Despite being in different pairings, they’d been duelling already, as Faldo said – “We seemed to be chasing one another. As soon as one birdie went up on the board, another went up.”
Norman concurred. “Faldo and I grew up together playing in Europe and have been matching shots since 1977,” he said. “This should be interesting, to say the least.”
The weather was perfect, like 1977, just a stiffer breeze in the late Saturday afternoon coming on with the tide.
This writer, covering only his second Open – I’d followed every shot of Norman’s final round 64 the year before – raced to the course early on Saturday in expectation of witnessing a classic.
Little in the 30 years since has let me down so badly. Tom Watson at Turnberry in 2009, or maybe Scotland’s first match at the last Rugby World Cup. But nothing else.
Norman horseshoed the cup at the second and three-putted, setting the tone for his day. Two more short putts went astray on the front nine, and he drove into bunkers on the 12th and 13th, taking the almost inevitable extra stroke at each hole for both of them.
Faldo also drove into gorse at 12 but hacked out sideways, wedged to eight feet and made the putt. It was his only wobble, save for a regulation five at the 17th. Norman lurched to a 76, and plummeted down the leaderboard; Faldo would have another Australian, Ian Baker-Finch, for company in the final round after his 67.
The final round was a procession but the winner remained with his other-worldly focus. Faldo was friends with Baker-Finch, but their only exchange during the final round, according to the Australian, was on the third when Baker-Finch had said “Nice shot” and Faldo replied “Yeah”.
Towards the end on Saturday, Norman turned to his caddie Steve Williams and said, “I guess, Steve, sometimes it’s better to be lucky than good.”
Williams, who was later to work Tiger Woods’ two Open wins at St Andrews, remembers that as being the time he realised he needed a new bag.

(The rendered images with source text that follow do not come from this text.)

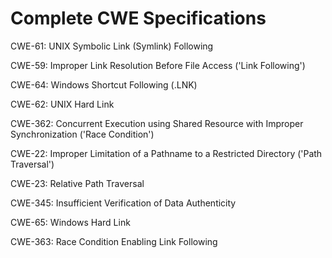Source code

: 

# Complete CWE Specifications

CWE-61: UNIX Symbolic Link (Symlink) Following

CWE-59: Improper Link Resolution Before File Access ('Link Following')

CWE-64: Windows Shortcut Following (.LNK)

CWE-62: UNIX Hard Link

CWE-362: Concurrent Execution using Shared Resource with Improper Synchronization ('Race Condition')

CWE-22: Improper Limitation of a Pathname to a Restricted Directory ('Path Traversal')

CWE-23: Relative Path Traversal

CWE-345: Insufficient Verification of Data Authenticity

CWE-65: Windows Hard Link

CWE-363: Race Condition Enabling Link Following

Naturally, you’re drawn to another hindsight that the duo’s scores on that Open Saturday were exactly the same as they were during Norman’s most famous and final disaster, at the 1996 Masters.
Then, the Australian saw a six-shot lead evaporate, and it was the coup de grace of his extraordinary list of disasters in major championships.
But again, like the world rankings, something doesn’t quite compute.
Norman was brilliant winning in 1986, and right between the 1990 and 1996 meltdowns, at Sandwich in 1993, he won a second Jug with a faultless final round 63 from the front pursued by the world’s best at the time, including a charging Faldo. If Norman was so fragile mentally as is often claimed now, wouldn’t he have lost those as well?
Norman today is as rich as Croesus, was one of the best ball-strikers in history, and has two Claret Jugs. Would a Green Jacket and one or two more majors have made him immeasurably more content with his life? A little bit maybe, but not a lot.
He lost a lot more than he won, but then again, that’s true of all of us.